Some people felt or heard the Summerville earthquake Saturday, but other town residents had no idea it occurred. It measured magnitude 2.6 on the Richter scale, said Pradeep Talwani, director of the South Carolina Seismic Network at the University of South Carolina.

The U.S. Geological Survey measured the quake at magnitude 2.4, said Joyce Bagwell, retired director of the Earthquake Education Center at Charleston Southern University.

"That's what we call a preliminary reading. You really need to get all your data in," Bagwell said.

Bagwell, who lives in Summerville, said she didn't feel the quake, but her son and grandchildren did. A quake has to be at least magnitude 2 to be felt, she said.

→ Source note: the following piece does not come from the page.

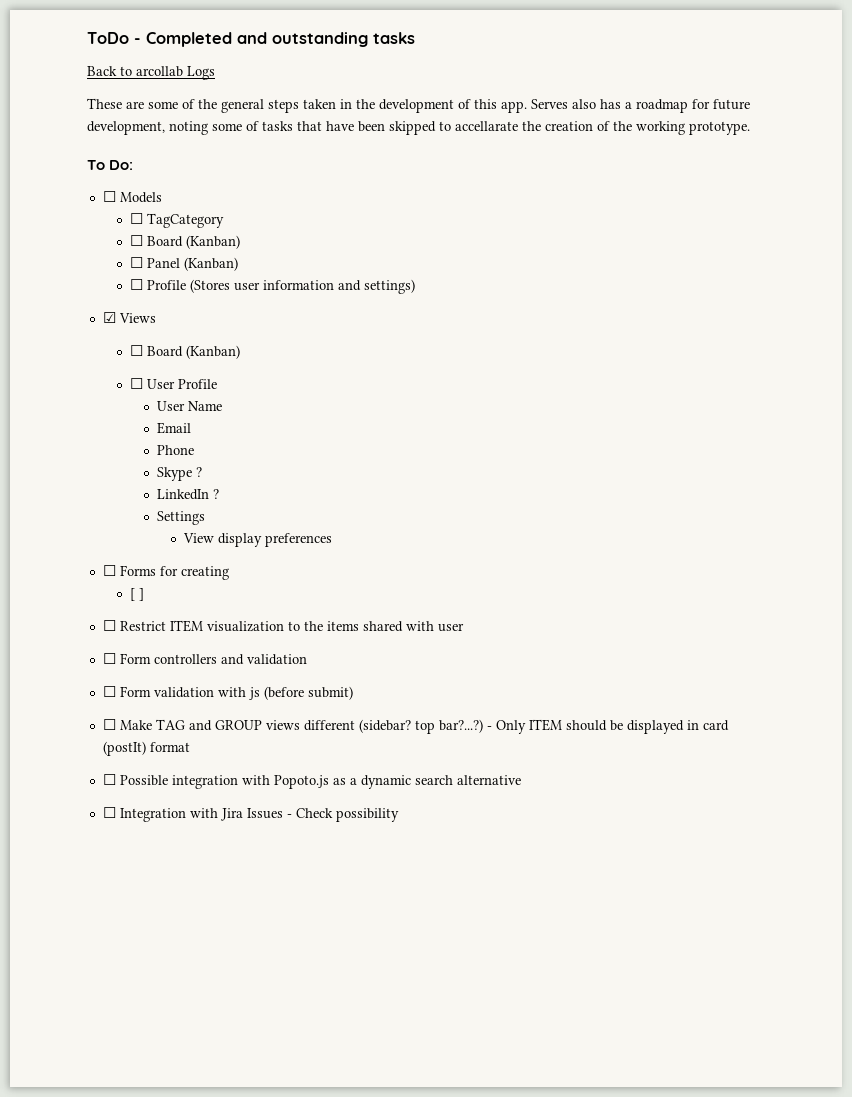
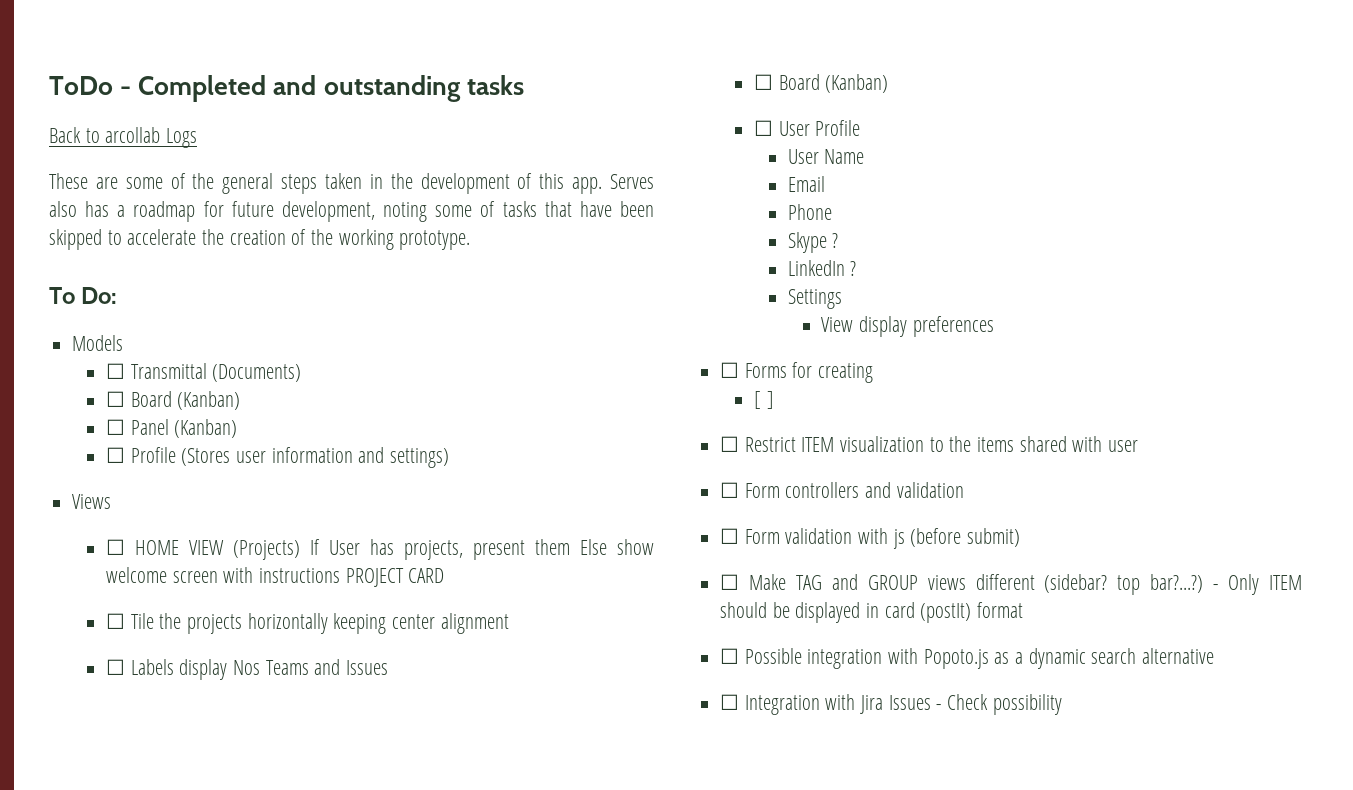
[455,121,518,131] accellarate -> [127,229,197,245] accelerate
[102,191,116,202] ☐ -> (118, 295) none
[146,213,224,228] TagCategory -> [130,363,302,382] Transmittal (Documents)
[102,312,116,323] ☑ -> (449, 458) none
(156, 318) none -> [105,539,654,560] [105,567,445,587] [105,613,509,634] [105,659,388,680] // ☐ HOME VIEW (Projects) If User has projects, present them Else show welcome screen with instructions PROJECT CARD // ☐ Tile the projects horizontally keeping center alignment // ☐ Labels display Nos Teams and Issues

Pat Allan of Summerville said he felt and heard the quake. "It made a sonic boom, and it shook. It made more noise than it made shaking," he said.

Allan said Summerville quakes are not of particular concern to him. "I worry more about taxes," he said.

Marlena Myers, wife of Summerville Mayor Berlin Myers, said she didn't feel the quake, and neither did her husband. "That was news to me. I think that's a little scary," she said.

Kay Phillips, executive director of the Dorchester Children's Center, said she felt it at her home. "It was a pretty decent rumbling. It lasted for several seconds, enough for us to look at each other while it was going on," she said.

Cheri Tornabene was in a store in downtown Summerville when the quake happened at 3 p.m. "It sounded like someone fell in the room above us," she said. It wasn't much to Tornabene, who said she was in a major earthquake in Panama.

Summerville is the hot spot for earthquakes in South Carolina, but most of them are not felt.

The area was the epicenter of the great Charleston earthquake of 1886, the type of quake that occurs about every 500 years, Talwani said. The town sits on the "Woodstock fault," the fault line identified as the cause of the Charleston earthquake, he said.

The area experienced a magnitude 2.15 quake Feb. 22. Twelve small quakes struck in 2004; 22 in 2003.